Jun 2, 2018
Supposedly taking place in 1300 BC, the tale of Jason and the Golden Fleece has been told and re-told over some three thousand years. Appearing in a written form during Homer’s time around 800 BC, it is a legend peppered with revenge and jealousy, treachery and heroic feats, sorcery and magic in the best of ancient Greek sagas.
As with all such sagas, there are tales within tales, filled with vendettas and vengeance of gods and mortals. But in brief, the tale begins with Phrixus and Helle, children of King Athamas, who flee Greece to escape being sacrificed. Their flight across the Black Sea is made on the back of a winged ram, courtesy of Zeus. But of course, no ordinary ram would do for such a tale; this ram has a fleece of gold. Enroute, Helle falls and dies but the boy Phrixus is carried safely to the Kingdom of Colchis, on the eastern shore of the Black Sea. He is welcomed by King Aeetes and the fleece of the sacrificed ram is placed under guard of a fire-breathing dragon and deemed impossible to steal.
The palace intrigues continue over a couple of generations until Jason of Thessaly, the son of the rightful king, aspires to the throne. His uncle Pelias the usurper, promises Jason the kingdom in return for the fleece, thinking the feat impossible and the death of Jason a virtual reality. And so our hero sets out on a special boat the Argo, and sails across the Black Sea, up the present-day river Rioni, to Colchis, near present-day Kutaisi. Yet more intrigue and treachery bloom, leavened with passion and magic. Heroic feats abound amid impossible conditions and Jason finaly returns to Greece with the fleece as well as Medea, the daughter of King Aeetes.

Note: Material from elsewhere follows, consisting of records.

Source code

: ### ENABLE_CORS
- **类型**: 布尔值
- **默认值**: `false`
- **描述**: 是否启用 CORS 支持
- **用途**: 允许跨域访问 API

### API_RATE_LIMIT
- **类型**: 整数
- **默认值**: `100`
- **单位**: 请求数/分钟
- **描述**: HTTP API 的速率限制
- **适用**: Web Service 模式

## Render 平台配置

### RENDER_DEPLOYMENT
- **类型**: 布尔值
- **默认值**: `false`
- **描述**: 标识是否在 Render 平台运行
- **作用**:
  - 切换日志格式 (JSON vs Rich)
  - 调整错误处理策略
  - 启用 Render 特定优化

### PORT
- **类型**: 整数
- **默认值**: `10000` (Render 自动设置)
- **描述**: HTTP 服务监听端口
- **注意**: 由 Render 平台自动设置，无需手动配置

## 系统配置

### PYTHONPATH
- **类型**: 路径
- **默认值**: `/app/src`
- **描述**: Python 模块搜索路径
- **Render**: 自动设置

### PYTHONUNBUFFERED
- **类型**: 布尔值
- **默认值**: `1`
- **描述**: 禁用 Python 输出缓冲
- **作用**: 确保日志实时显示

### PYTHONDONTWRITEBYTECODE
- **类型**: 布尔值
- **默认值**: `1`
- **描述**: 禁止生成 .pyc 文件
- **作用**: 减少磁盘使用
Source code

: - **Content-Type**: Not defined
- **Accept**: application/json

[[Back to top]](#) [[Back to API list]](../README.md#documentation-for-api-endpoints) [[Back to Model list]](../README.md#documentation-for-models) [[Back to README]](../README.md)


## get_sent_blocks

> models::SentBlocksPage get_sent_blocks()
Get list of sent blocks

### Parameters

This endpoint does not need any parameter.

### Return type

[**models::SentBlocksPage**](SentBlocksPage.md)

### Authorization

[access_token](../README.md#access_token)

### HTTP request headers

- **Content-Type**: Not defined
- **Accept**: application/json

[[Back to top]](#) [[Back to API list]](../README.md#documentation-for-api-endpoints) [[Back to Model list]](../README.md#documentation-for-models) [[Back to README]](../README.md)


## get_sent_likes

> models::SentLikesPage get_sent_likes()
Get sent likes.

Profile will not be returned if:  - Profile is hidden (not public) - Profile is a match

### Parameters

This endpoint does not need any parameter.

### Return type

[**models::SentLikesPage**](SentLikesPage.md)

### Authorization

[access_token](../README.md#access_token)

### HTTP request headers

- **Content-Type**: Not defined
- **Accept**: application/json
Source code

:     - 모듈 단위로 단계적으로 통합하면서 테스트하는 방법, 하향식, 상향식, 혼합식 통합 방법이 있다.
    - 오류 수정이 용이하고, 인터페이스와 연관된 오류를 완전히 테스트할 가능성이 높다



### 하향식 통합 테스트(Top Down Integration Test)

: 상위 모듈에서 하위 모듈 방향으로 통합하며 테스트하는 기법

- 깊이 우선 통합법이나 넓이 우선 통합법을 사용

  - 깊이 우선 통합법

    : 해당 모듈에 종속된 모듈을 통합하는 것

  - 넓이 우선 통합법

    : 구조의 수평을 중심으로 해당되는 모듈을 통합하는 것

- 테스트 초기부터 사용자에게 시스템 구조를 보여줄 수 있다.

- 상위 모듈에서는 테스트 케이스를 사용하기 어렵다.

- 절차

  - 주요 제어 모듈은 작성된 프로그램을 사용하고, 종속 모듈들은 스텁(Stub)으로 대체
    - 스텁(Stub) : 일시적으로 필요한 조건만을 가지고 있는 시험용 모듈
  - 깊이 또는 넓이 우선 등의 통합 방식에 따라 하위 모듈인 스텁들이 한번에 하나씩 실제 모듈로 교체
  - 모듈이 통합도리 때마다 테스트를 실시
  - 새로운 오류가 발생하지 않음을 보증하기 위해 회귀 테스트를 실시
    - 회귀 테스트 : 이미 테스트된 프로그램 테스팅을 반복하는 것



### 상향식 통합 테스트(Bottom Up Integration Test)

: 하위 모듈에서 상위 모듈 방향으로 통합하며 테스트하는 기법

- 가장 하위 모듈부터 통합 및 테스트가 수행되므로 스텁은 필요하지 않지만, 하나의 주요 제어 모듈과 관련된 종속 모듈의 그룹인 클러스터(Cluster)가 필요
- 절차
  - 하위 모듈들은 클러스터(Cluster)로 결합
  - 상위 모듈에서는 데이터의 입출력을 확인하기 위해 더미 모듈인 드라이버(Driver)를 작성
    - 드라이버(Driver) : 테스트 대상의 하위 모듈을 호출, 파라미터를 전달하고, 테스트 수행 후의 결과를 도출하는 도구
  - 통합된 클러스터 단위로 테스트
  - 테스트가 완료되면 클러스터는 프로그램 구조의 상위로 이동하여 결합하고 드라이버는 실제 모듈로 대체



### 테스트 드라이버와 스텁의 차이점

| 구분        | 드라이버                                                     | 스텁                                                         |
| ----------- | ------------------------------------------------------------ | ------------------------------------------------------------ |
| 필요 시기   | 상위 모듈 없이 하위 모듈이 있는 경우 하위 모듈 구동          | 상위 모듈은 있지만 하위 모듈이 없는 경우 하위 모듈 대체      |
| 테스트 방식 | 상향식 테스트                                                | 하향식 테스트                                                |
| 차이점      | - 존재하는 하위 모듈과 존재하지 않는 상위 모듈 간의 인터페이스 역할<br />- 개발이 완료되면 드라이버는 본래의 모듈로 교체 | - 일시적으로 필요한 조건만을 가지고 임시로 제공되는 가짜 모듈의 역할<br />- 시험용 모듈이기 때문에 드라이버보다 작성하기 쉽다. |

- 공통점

Such is the tale of yore but there might be a more plausible explanation for the origins of the famed “Golden Fleece” of Georgia. The Caucasus mountains have an abundance of gold and mineral deposits. Particles of gold are carried downstream by its fast-flowing rivers and have been harvested by the locals for millennia using an ingenious method. It was common practice place shaggy sheepskins in the river to trap the flakes in the fur. The skins were then dried and shaken to dislodge the trapped flakes. And lo and behold – a fleece that showers gold!
Whatever the truth, there was gold aplenty in the ancient kingdoms of Georgia. Archeological evidence shows gold mining in this region, began in the fourth millennium BC as evidenced by items found at burial mounds at various places. The Treasury exhibit at the Museum of Georgia has a dazzling array of beads and buttons, necklaces and earrings, diadems, and belts, some of them dating from seventeenth century BC.
There are edicts inscribed on gold leaf, animal motifs and abstract patterns. As the civilizations evolved, so did their craftsmanship. The use of precious gems became more common and the designs more intricate. I gazed in awe at the plates and cups, bowls and vases of exquisite craftsmanship and mind-boggling antiquity.